— WHAT IS NEEDED —
The answer is to contain only the line containing "buf (d2, x0, x1);" and the lines after it through the last one, each reproduced exactly as it appears below.
══════
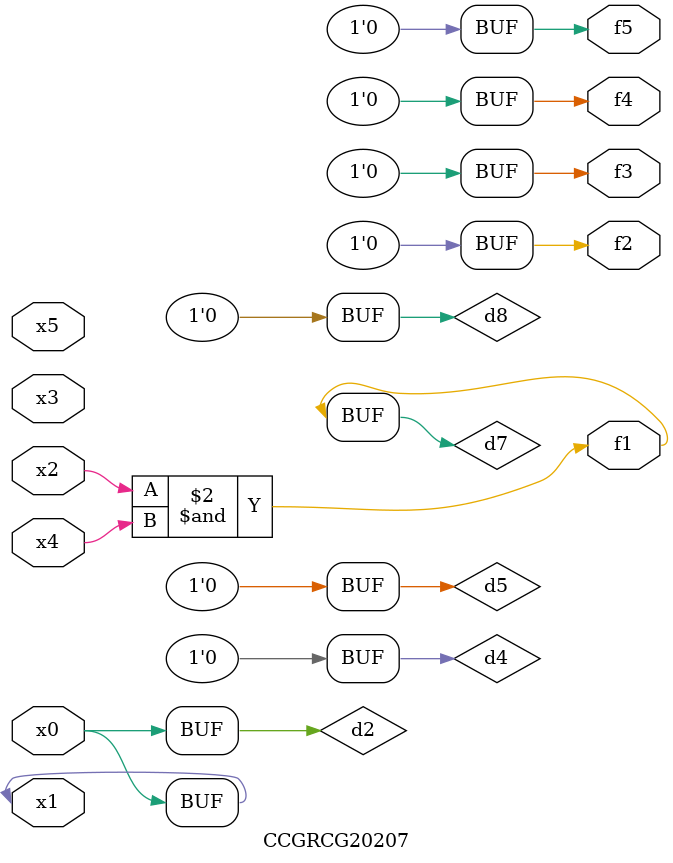
<source format=v>
module CCGRCG20207(
	input x0, x1, x2, x3, x4, x5,
	output f1, f2, f3, f4, f5
);

	wire d1, d2, d3, d4, d5, d6, d7, d8, d9;

	nand (d1, x1);
	buf (d2, x0, x1);
	nand (d3, x2, x4);
	and (d4, d1, d2);
	and (d5, d1, d2);
	nand (d6, d1, d3);
	not (d7, d3);
	xor (d8, d5);
	nor (d9, d5, d6);
	assign f1 = d7;
	assign f2 = d8;
	assign f3 = d8;
	assign f4 = d8;
	assign f5 = d8;
endmodule

</source>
══════
— TASK OUTPUT —
	buf (d2, x0, x1);
	nand (d3, x2, x4);
	and (d4, d1, d2);
	and (d5, d1, d2);
	nand (d6, d1, d3);
	not (d7, d3);
	xor (d8, d5);
	nor (d9, d5, d6);
	assign f1 = d7;
	assign f2 = d8;
	assign f3 = d8;
	assign f4 = d8;
	assign f5 = d8;
endmodule

</source>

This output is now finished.